NEWPORT NEWS – The clock is ticking to find a solution to the federal government’s budget woes, and there is no place more concerned than Virginia’s largest industrial employer, Newport News Shipbuilding.
Mike Petters is the president and chief executive officer of the shipyard’s parent company, Huntington Ingalls Industries. Petters said Tuesday that unless funding is found soon to continue scheduled maintenance work for the aircraft carrier USS Abraham Lincoln, the shipyard’s 21,000 workforce would feel the impact.
“I think if we’re not starting on this, going forward on March 27, if there’s not a resolution that allows that ship to start in fiscal year 2013, then I think it will affect our workforce,” Petters said. “It would be across the whole business.”
There are also concerns over the potential economic impact of sequestration, which would sharply reduce military spending and have big consequences for the region.
Federal spending cuts are set to kick in on March 1 unless Congress reaches a deal on debt reduction.
A recent Old Dominion University study projects 28,7000 people in Hampton Roads could lose their jobs over the next three years if sequestration went forward.
Half the cuts would be to non-combat military spending while the other half would be to domestic discretionary spending. Click here for a breakdown of the Navy's fiscal actions.
The sequester cuts, totaling $1.2 trillion over the course of a decade, were agreed to in the summer of 2011 in a deal to raise the debt ceiling. They were intended to be so unpalatable that the White House and Congress would find a way to avert them by developing an alternate long-term deficit reduction plan.
Virginia Senator and Senate Armed Services Committee Member Tim Kaine visited Newport News Shipbuilding Tuesday and said he’s hopeful that sequestration can be averted.

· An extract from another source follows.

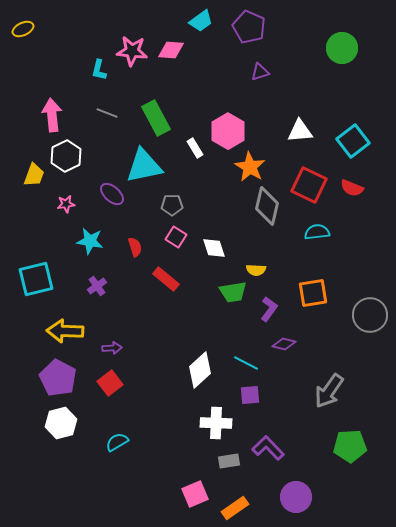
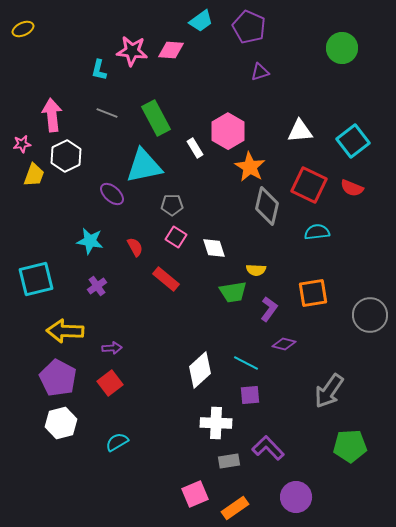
pink star at (66, 204): moved 44 px left, 60 px up
red semicircle at (135, 247): rotated 12 degrees counterclockwise
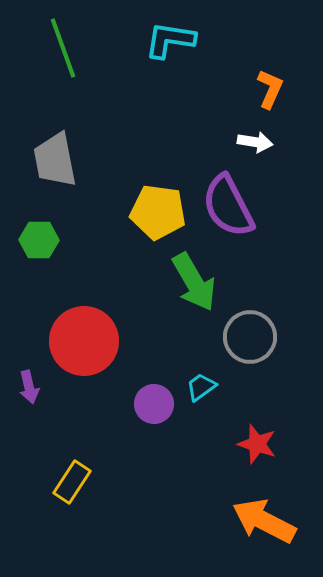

“I insist there’s no reason we can’t fix this, this March first deadline is completely artificial,” Kaine said.
Meanwhile, workers are preparing for the possibility of reductions in force.
Pipefitter Jermaine Tatum told 13News, “I think it’s real sad. You know, they did a lot of hiring before the holidays. Now they’re turning right back around, going to lay off.”
Newport News Shipbuilding President Matt Mulherin said the threat of large-scale defense cuts has a real impact on the lives of real people. “These aren’t just line items in a budget, these are people. These are critical skills,” Mulherin said.
Arnold Outlaw, President of the United Steelworkers Local 8888, says what thousands are likely feeling, “This scares us, this scares us."
Outlaw said he is worried that with so much at stake, the politicians won't come up with a solution soon enough.
"We were told last year that we got work through 2020 and now all of a sudden it looks like everything is pushed back and we're worried, yes," Outlaw said.
The Navy has also announced plans to delay the scheduled mid-life overhaul and nuclear refueling on the USS Theodore Roosevelt. That decision also impacts workers at Newport News Shipbuiding, the world’s only manufacturer of the Navy’s Nimitiz class aircraft carriers, and therefore, the only place where such work can be done.
Work on the aircraft carrier USS Gerald R. Ford continues, but with time running out, the rank and file are left to wonder if things will get better or worse.
In addition to his visit to Newport News Shipbuilding Tuesday, Senator Kaine also toured Naval Station Norfolk. In the next two days, Kaine will visit military installations in other parts of the state.
"It affects the lives of a lot of people, especially men and women who livelihoods depend on these contracts," said Gary Preston, who has been at the shipyard for 32 years.
Preston was among people who attended a community forum in Newport News Tuesday night to discuss the economic impacts of sequestration.
Congressman Bobby Scott hosted the event.
"They're going to work tout this sequestration with this $1.2 trillion. Well, what about the little guy who's trying to pay for the gas that's going up?" asked Steve Jackson, a truck driver, who attended the meeting. "We want to know: How fast are those cuts gonna come? Are we gonna have a job in 2 weeks? Are they gonna start laying people off the same day, you know, are you gonna go to work the same day that these cuts take effect and not have a job?"
Because agencies facing the impact of sequestration will have to determine how to make the mandatory cuts, Scott told people at the forum there is no clear answer to questions such as Jackson's.
While a lot of emphasis has been put on defense cuts, Scott reminded people other areas stand to lose big.
"We haven't had as much discussion about the non-defense: what it does to Head Start, what it does to air traffic controllers, whether or not Smithfield Foods will be able to stay open because there may not be enough meat inspectors, what it's gonna do to border patrols and the FBI, I mean, NASA, Jefferson Lab, everybody is gonna suffer."